Niu menelan ludah, menahan batuk yang terus menggumpal.
Tar kecil dari Thian masih terletak di meja. Lilin berbentuk angka 17 dipasang di atas tart. Thian menyulut lilinnya satu persatu.
Niu tersenyum, Thian menatap ragu adiknya.
“Sekarang kamu yang meniup,” perintah Thian.
Niu menggeleng. “Mana mungkin? Tangan dan kakiku terpaku jarum-jarum sialan. Thian yang meniup, kulihat dari sini,” suaranya lirih.
Thian pun meniup. Nyala lilin lenyap seketika.
Dipotong tart kecil itu, satu piring untuk Niu dan sepiring lagi untuk Thian.
“Kita pesta kecil-kecilan,” Thian terharu mengatakan.
Sadar bahwa Niu tak mungkin bisa makan sendiri, perlahan-lahan Thian menyuapinya dengan mesra.
Bel akhir bezoek telah terdengar. Thian terhenyak, ia seperti orang kebingungan.
“Aku tak boleh menungguimu sampai pagi. Dokter melarang aku terus-menerus di sini. Aku akan duduk-duduk di lobi.”

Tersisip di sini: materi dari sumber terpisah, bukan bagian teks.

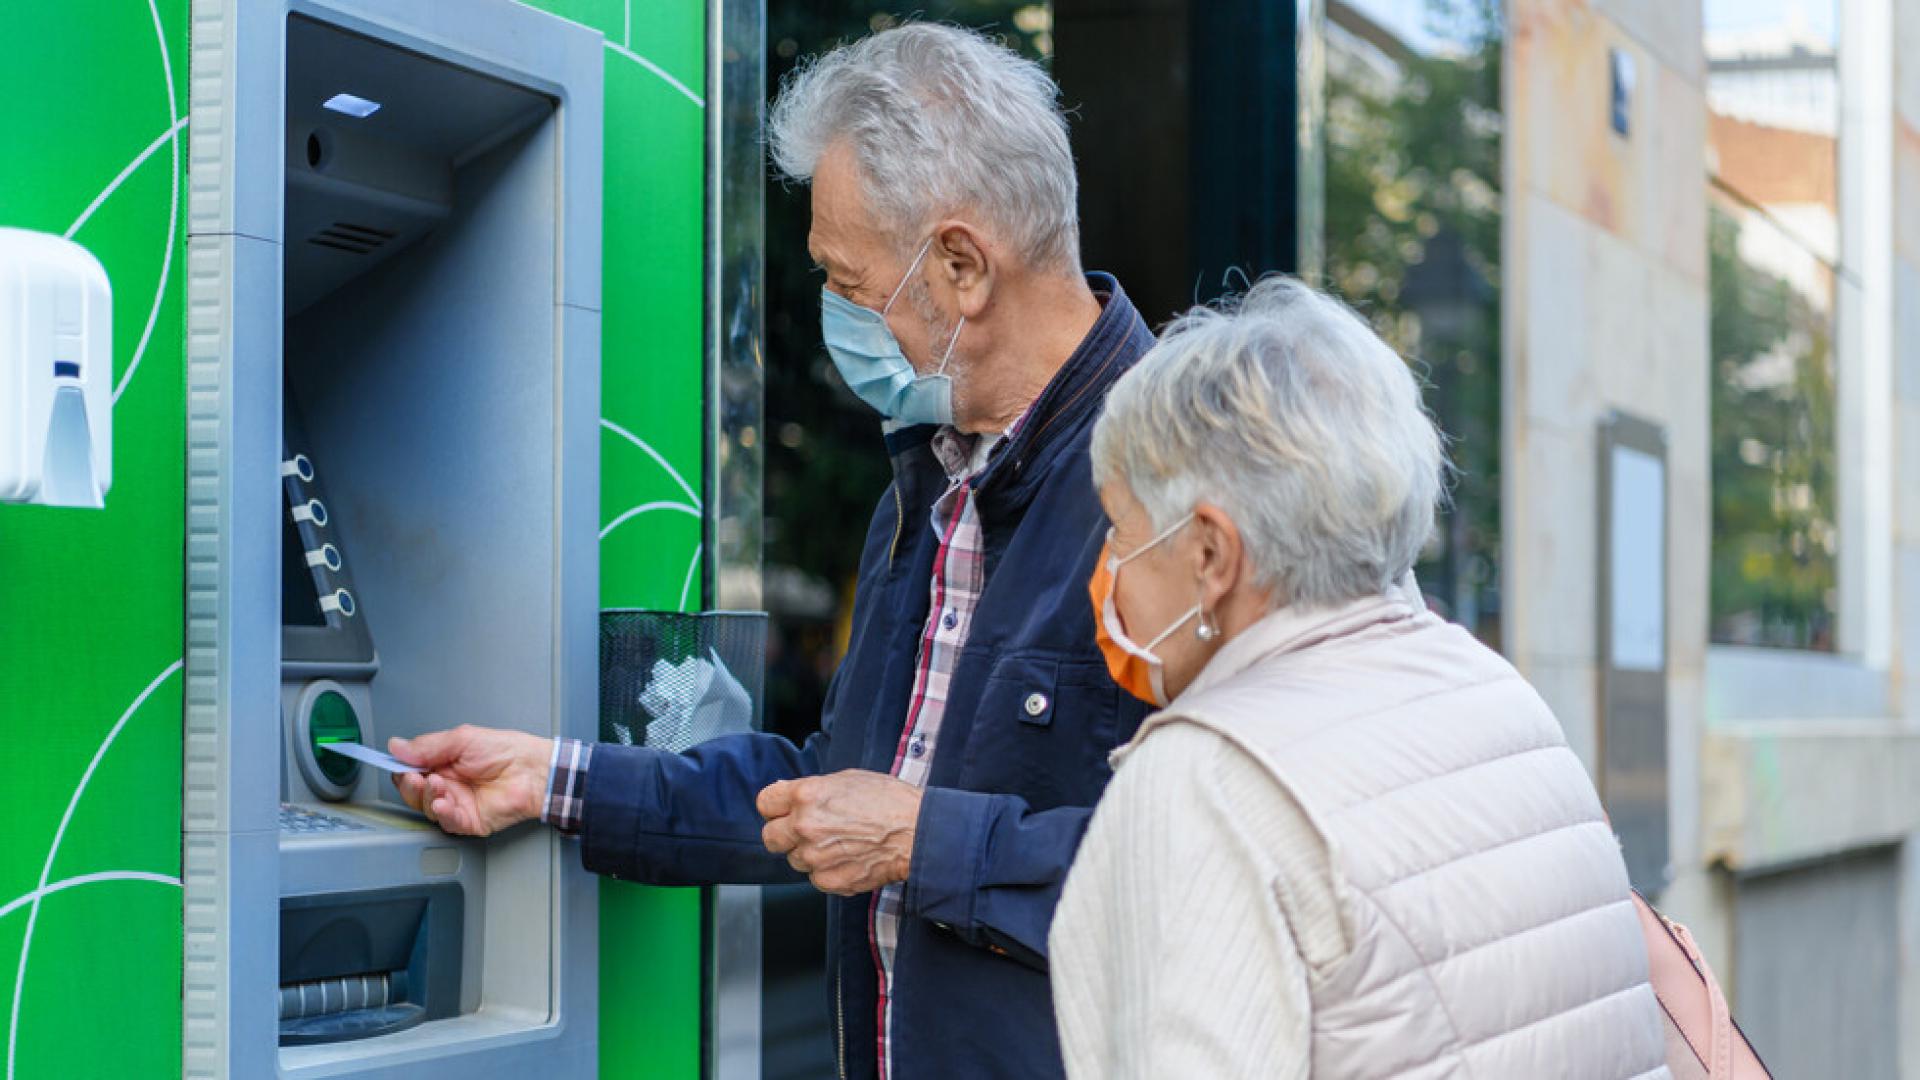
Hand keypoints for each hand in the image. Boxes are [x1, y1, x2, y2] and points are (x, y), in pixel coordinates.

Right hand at [388, 726, 552, 836]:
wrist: (533, 769)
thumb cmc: (507, 751)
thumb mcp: (462, 739)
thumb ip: (428, 745)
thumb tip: (397, 746)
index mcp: (444, 763)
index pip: (411, 770)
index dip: (400, 768)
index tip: (393, 764)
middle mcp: (448, 785)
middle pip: (414, 792)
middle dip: (409, 785)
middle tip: (414, 776)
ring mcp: (457, 804)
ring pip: (426, 808)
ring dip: (426, 796)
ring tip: (436, 784)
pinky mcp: (469, 821)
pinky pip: (447, 823)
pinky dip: (441, 813)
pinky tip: (442, 804)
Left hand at [757, 770, 922, 895]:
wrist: (918, 833)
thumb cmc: (890, 802)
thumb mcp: (847, 779)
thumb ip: (812, 789)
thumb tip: (789, 796)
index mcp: (807, 795)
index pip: (765, 803)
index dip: (775, 806)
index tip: (783, 810)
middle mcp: (805, 826)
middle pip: (770, 837)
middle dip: (784, 834)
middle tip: (806, 831)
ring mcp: (815, 857)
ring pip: (794, 860)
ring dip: (809, 853)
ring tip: (839, 843)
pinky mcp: (829, 881)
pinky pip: (815, 878)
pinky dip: (827, 871)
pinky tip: (848, 858)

Mendengar itu muka Niu menunduk. Ia kecewa terhadap suasana bahagia yang cepat berlalu.
“Tapi ini bukan malam terakhir, kan?”
Thian menggeleng cepat. Dielusnya rambut Niu agak ke belakang.

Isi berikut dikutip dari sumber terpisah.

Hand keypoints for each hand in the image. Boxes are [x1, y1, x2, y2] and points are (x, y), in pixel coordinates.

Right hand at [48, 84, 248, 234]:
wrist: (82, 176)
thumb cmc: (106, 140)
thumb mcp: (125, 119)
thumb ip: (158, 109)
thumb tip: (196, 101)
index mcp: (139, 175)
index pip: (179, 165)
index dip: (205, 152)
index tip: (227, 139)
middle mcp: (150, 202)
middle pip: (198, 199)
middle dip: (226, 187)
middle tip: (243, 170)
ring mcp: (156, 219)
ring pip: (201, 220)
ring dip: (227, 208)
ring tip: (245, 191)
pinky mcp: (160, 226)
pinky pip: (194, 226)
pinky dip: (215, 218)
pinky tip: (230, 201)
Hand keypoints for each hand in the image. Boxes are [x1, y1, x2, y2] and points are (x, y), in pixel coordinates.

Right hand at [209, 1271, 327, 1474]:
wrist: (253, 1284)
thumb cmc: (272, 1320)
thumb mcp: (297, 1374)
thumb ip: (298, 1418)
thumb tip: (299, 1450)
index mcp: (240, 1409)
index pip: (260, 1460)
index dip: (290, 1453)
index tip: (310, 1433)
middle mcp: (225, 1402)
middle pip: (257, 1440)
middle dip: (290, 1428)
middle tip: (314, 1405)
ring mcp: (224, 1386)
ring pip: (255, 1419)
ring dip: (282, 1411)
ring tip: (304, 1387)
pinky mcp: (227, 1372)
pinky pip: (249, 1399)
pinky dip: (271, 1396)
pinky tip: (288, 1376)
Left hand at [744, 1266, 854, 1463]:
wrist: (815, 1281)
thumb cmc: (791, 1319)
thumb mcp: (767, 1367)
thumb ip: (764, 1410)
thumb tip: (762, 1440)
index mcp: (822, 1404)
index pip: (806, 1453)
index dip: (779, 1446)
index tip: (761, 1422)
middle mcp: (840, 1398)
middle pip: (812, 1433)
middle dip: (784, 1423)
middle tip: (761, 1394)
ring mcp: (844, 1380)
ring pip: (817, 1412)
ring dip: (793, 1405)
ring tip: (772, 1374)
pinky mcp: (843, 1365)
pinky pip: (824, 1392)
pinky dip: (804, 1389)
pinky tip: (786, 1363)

“Setiap kita pasti memiliki malam terakhir, tapi malam terakhir itu tidak sekarang.”
Seorang Suster memperingatkan agar Thian segera keluar ruangan.

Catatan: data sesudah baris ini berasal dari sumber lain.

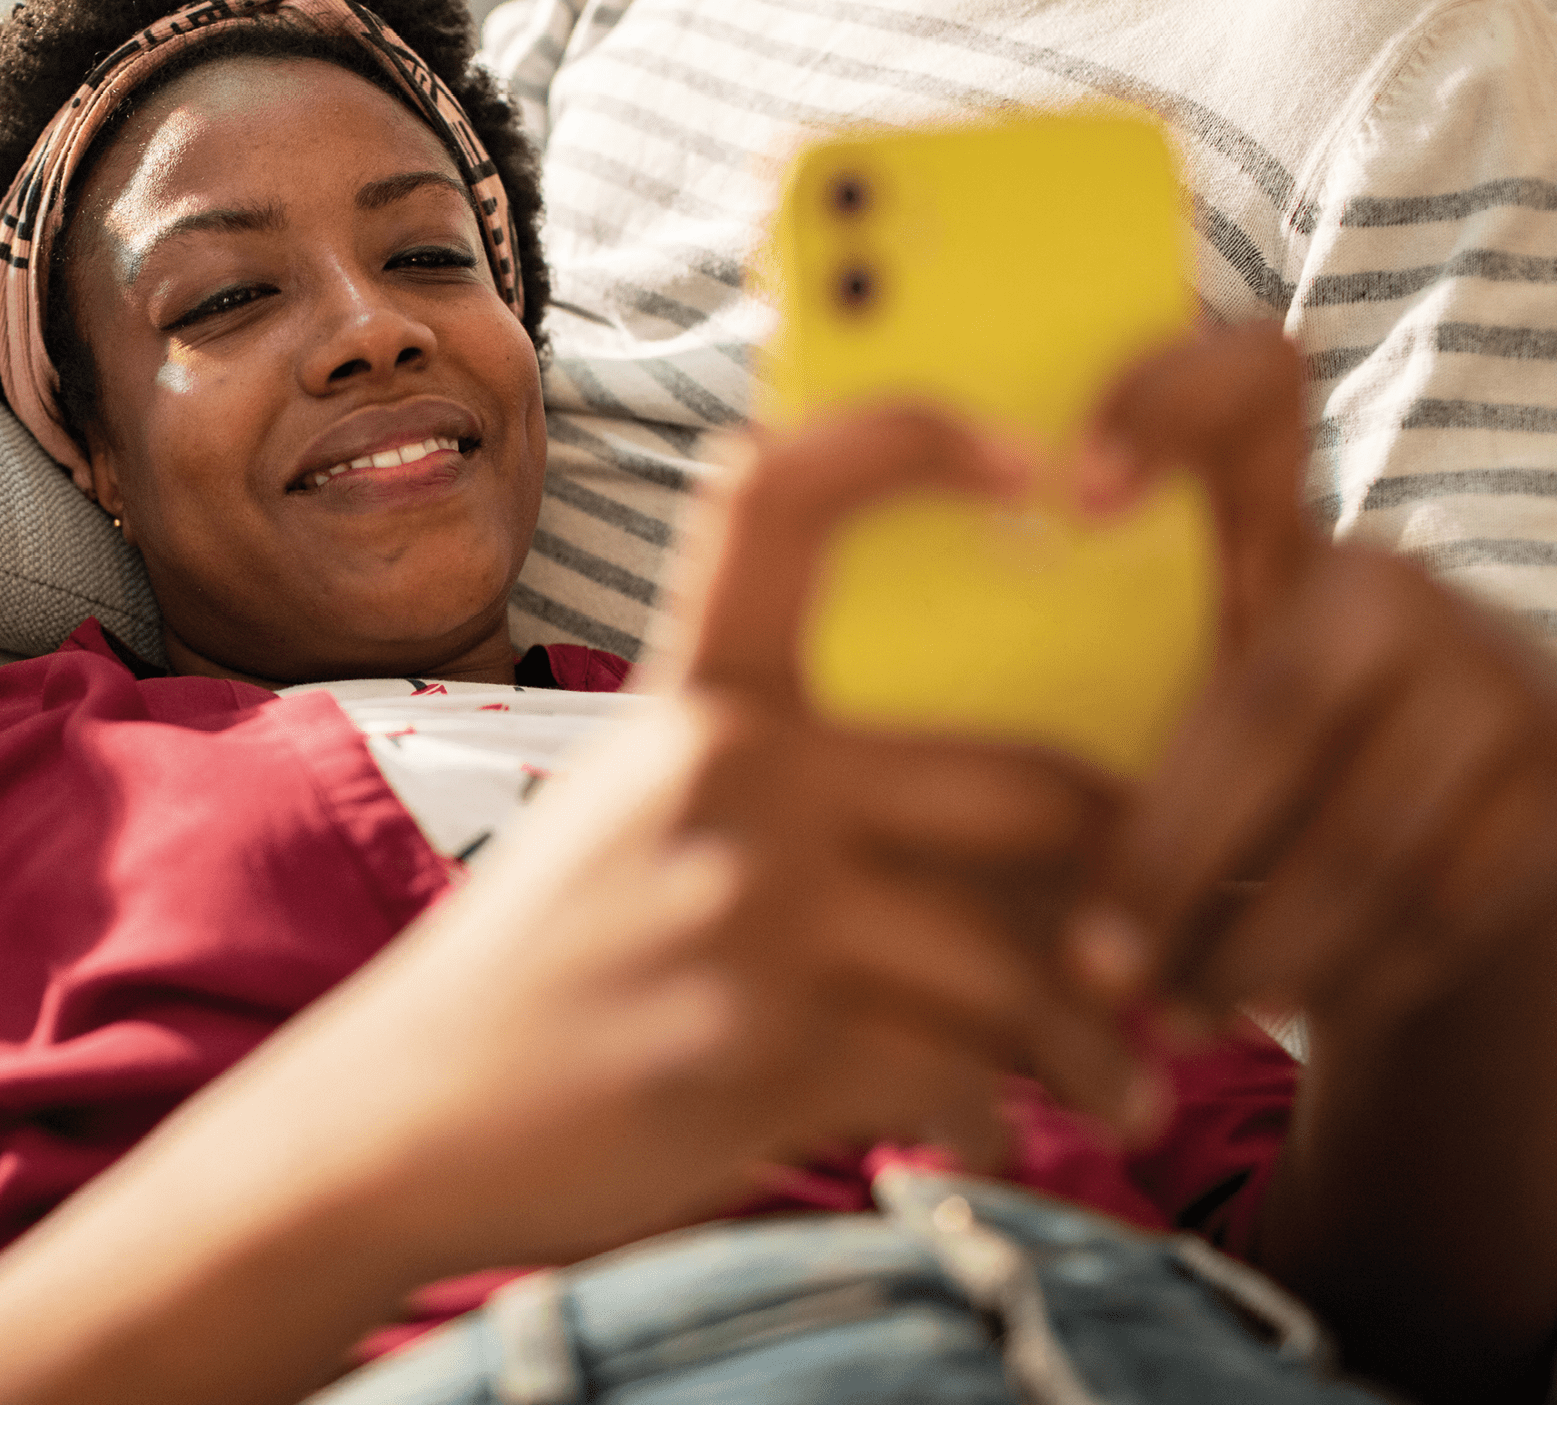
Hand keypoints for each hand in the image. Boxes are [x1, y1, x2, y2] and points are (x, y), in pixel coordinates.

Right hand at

“Ajak Ibu dan Theresa ke sini esok. Akan kubuat suasana di sini seperti pesta.”
Thian mengangguk, lantas pergi.
Ada sunyi yang Niu rasa. Terutama setelah semuanya berlalu dan lampu kamar dimatikan. Ia berusaha tidur lelap, nyaman dan damai. Seperti sedang melayang di awan yang putih oleh bergumpal-gumpal. Gerimis kecil jatuh di gaunnya yang serba putih satin. Tubuhnya melayang ringan, Niu meloncat kesana-kemari. Dari awan yang satu ke awan yang lain, tiada henti.
***
DI pagi hari dilihatnya Thian memasuki ruangan ini. Ia tidak sendiri. Ada Theresa dan Ibu juga. Tentu kedatangan mereka disambut Niu dengan senyuman. Tapi, astaga, ada yang tidak bisa bergerak, bibir menjadi seperti kaku berucap. Tidak cuma itu, seluruh persendiannya serasa ngilu. Dicobanya sekali lagi, tak ada gerakan apa pun pada dirinya.
Rasa frustrasi Niu semakin memuncak ketika tiba-tiba Theresa menubruk tubuhnya, memeluk erat sambil menangis sejadinya. Ibu dan Thian terdiam di belakang Theresa.
“Heh, apa-apaan ini? Kenapa kalian membisuuu???! Kenapa Theresa menangis?”
Teriakan Niu yang keras itu seakan tidak terdengar oleh siapa pun.
Akhirnya Niu bangkit, namun seperti ada tali kuat yang melilit tubuhnya. Ia meronta, namun seluruh tubuhnya kaku seperti es.
Padahal Niu ingin mereka mengucapkan selamat pagi dan selamat ulang tahun padanya. Yang ia temui justru situasi dimana perasaannya menjadi kecut. Theresa dan Ibu pun kini menangis.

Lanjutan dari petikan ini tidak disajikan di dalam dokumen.